Comment lutter contre Aube Dorée, le FN & Co ?

En Belgique existe l’illusion que le danger de l’extrême-droite est passé. Il est vrai que le Vlaams Belang, dans les sondages, n’atteint plus que les 10% et qu’il peine à faire la une des médias autrement qu’avec les procès intentés par la marque de chaussures Louboutin contre Anke Van dermeersch (sénatrice du VB) qui a utilisé ces chaussures dans une campagne anti-islam… accusée d’être un plagiat par une artiste canadienne. Du côté francophone, l’extrême-droite est complètement invisible. Mais un bref regard porté au-delà de nos frontières suffit pour s’inquiéter.
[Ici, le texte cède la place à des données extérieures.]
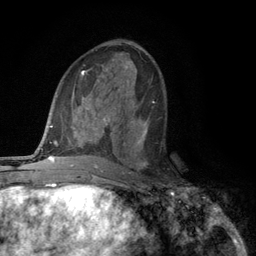
Breast MRI (dynamic contrast-enhanced), one axial slice; slice 60 of 134 in the series (ordered by position); cropped to one breast; dynamic contrast-enhanced series, time point 2 of 6 at this slice position (early post-contrast); 3 T; TE 2.8 ms, TR 7.5 ms; 1.2 mm slice thickness; 256 × 256 image matrix, field of view 175 × 175 mm. Female patient.
Outlined on this slice (semi-automatically segmented with operator editing):
- enhancing-tissue mask used for the functional tumour volume (all voxels passing the contrast-enhancement thresholds inside the analysis volume; usually the tumour): bounding box <118,118,149,168> (left, top, right, bottom; pixels)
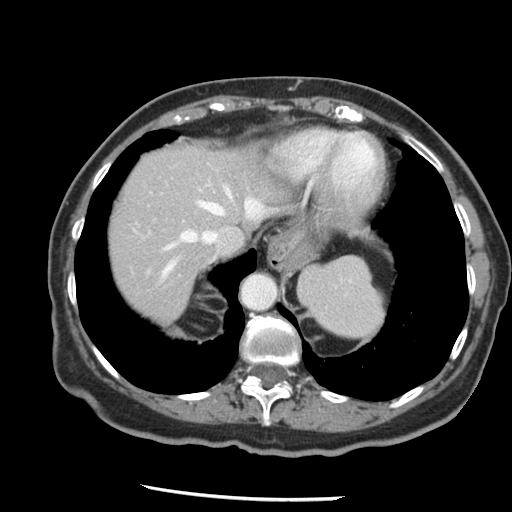
Contrast-enhanced abdominal CT, one axial slice; slice 112 of 148 in the series (ordered by position); reconstruction kernel STANDARD; 120 kVp; intravenous contrast given; soft-tissue window (W 400 / L 40 HU); 2.5 mm slice thickness; 512 × 512 image matrix. From the clinical record (not read from this slice): patient: female, age 67 years at operation; diagnosis: colorectal cancer liver metastases, imaged before liver resection; multiple liver metastases: no; largest metastasis: 0.9 cm; disease in both lobes: no.
Annotated regions visible in this slice (manually delineated by an expert):
- hepatic veins: bounding box <163,187,262,276> (left, top, right, bottom; pixels)
- liver: <107,142,288,324>
- planned liver remnant (the part of the liver to remain after resection): <107,142,288,324>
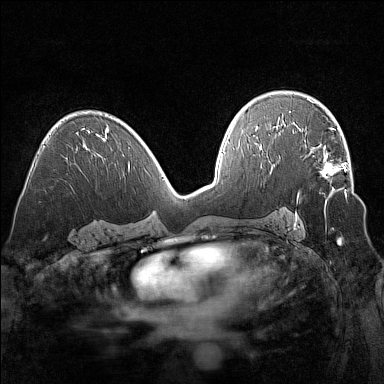
Breast MRI (dynamic contrast-enhanced), one axial slice. Slice 90 of 160 in the series (ordered by position). Dynamic contrast-enhanced series, time point 2 of 7 at this slice position (early post-contrast). 1.5 T. TE 1.8 ms, TR 5 ms. 1 mm slice thickness. 384 × 384 image matrix. Female patient.
Outlined on this slice (semi-automatic segmentation, software-assisted and operator-edited):
- enhancing-tissue mask used for the functional tumour volume (all voxels passing the contrast-enhancement thresholds inside the analysis volume; usually the tumour): bounding box (x1, y1, x2, y2) in pixels: (304, 140, 347, 198)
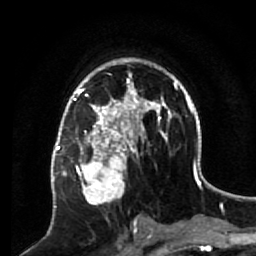
Breast MRI (dynamic contrast-enhanced), one axial slice. Position 40 of 64 along the scan axis. Cropped to one breast. Dynamic contrast-enhanced series, time point 2 of 7 at this slice position (early post-contrast). 1.5 T. TE 2.6 ms, TR 5.7 ms. 2.5 mm slice thickness. 256 × 256 image matrix. Female patient.
Structures marked on this image (semi-automatically segmented with operator editing):
- enhancing-tissue mask used for the functional tumour volume (all voxels passing the contrast-enhancement thresholds inside the analysis volume; usually the tumour): bounding box [x1, y1, x2, y2] px = [70, 140, 133, 217]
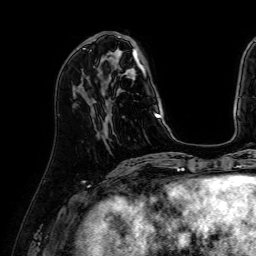
Breast MRI (dynamic contrast-enhanced), one axial slice; slice 19 of 64 in the series (ordered by position); cropped to one breast; dynamic contrast-enhanced series, time point 2 of 7 at this slice position (early post-contrast); 1.5 T; TE 2.6 ms, TR 5.2 ms; 2.5 mm slice thickness; 256 × 256 image matrix, field of view 230 × 230 mm. Female patient.
Annotated regions visible in this slice (semi-automatic segmentation, software-assisted and operator-edited):
- enhancing-tissue mask used for the functional tumour volume (all voxels passing the contrast-enhancement thresholds inside the analysis volume; usually the tumour): bounding box (x1, y1, x2, y2) in pixels: (87, 33, 161, 118)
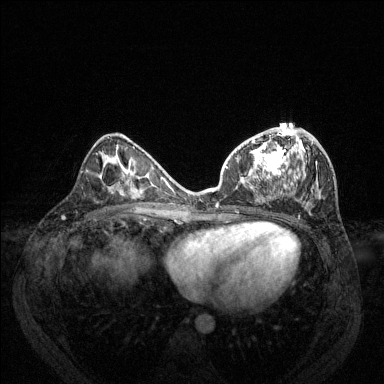
Breast MRI (dynamic contrast-enhanced), one axial slice; slice 66 of 144 in the series (ordered by position); dynamic contrast-enhanced series, time point 2 of 6 at this slice position (early post-contrast); 1.5 T; TE 1.7 ms, TR 4.6 ms; 1.2 mm slice thickness; 384 × 384 image matrix, field of view 330 × 330 mm. Female patient.
Structures marked on this image (semi-automatically segmented with operator editing):
- enhancing-tissue mask used for the functional tumour volume (all voxels passing the contrast-enhancement thresholds inside the analysis volume; usually the tumour): box from (x=216, y=127) to (x=317, y=206) px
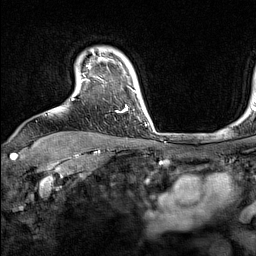
Breast MRI (dynamic contrast-enhanced), one axial slice. Cropped to one breast. Dynamic contrast-enhanced series, time point 2 of 7 at this slice position (early post-contrast). 1.5 T. TE 1.8 ms, TR 5 ms. 1 mm slice thickness. 256 × 256 image matrix, field of view 220 × 220 mm. Female patient.
Structures marked on this image (semi-automatically segmented with operator editing):
- enhancing-tissue mask used for the functional tumour volume (all voxels passing the contrast-enhancement thresholds inside the analysis volume; usually the tumour): bounding box [x1, y1, x2, y2] px = [72, 64, 132, 113]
De l’espace pour l’extrême-droite

L’instabilité politique est en forte hausse dans presque tous les pays européens, ce dont sont capables de profiter diverses forces populistes et d’extrême-droite. Dans une atmosphère d’aversion générale contre les politiciens établis, la tentation est grande de voter pour ceux qui critiquent le plus fortement l’establishment.

Même des formations considérées comme proches de la mort ont réussi à se requinquer électoralement. En France, Marine Le Pen est même en première place pour les élections européennes avec 24% dans les sondages, et elle dépasse les résultats obtenus par son père à son pic lors des élections présidentielles de 2002. Même le Parti du Progrès norvégien, durement frappé par la tuerie de masse commise en 2011 par son ex-membre et ancien responsable jeune d’une de ses sections Anders Behring Breivik, a fait son grand retour sur la scène avec 16,3% aux élections de septembre dernier, avec une participation gouvernementale à la clé.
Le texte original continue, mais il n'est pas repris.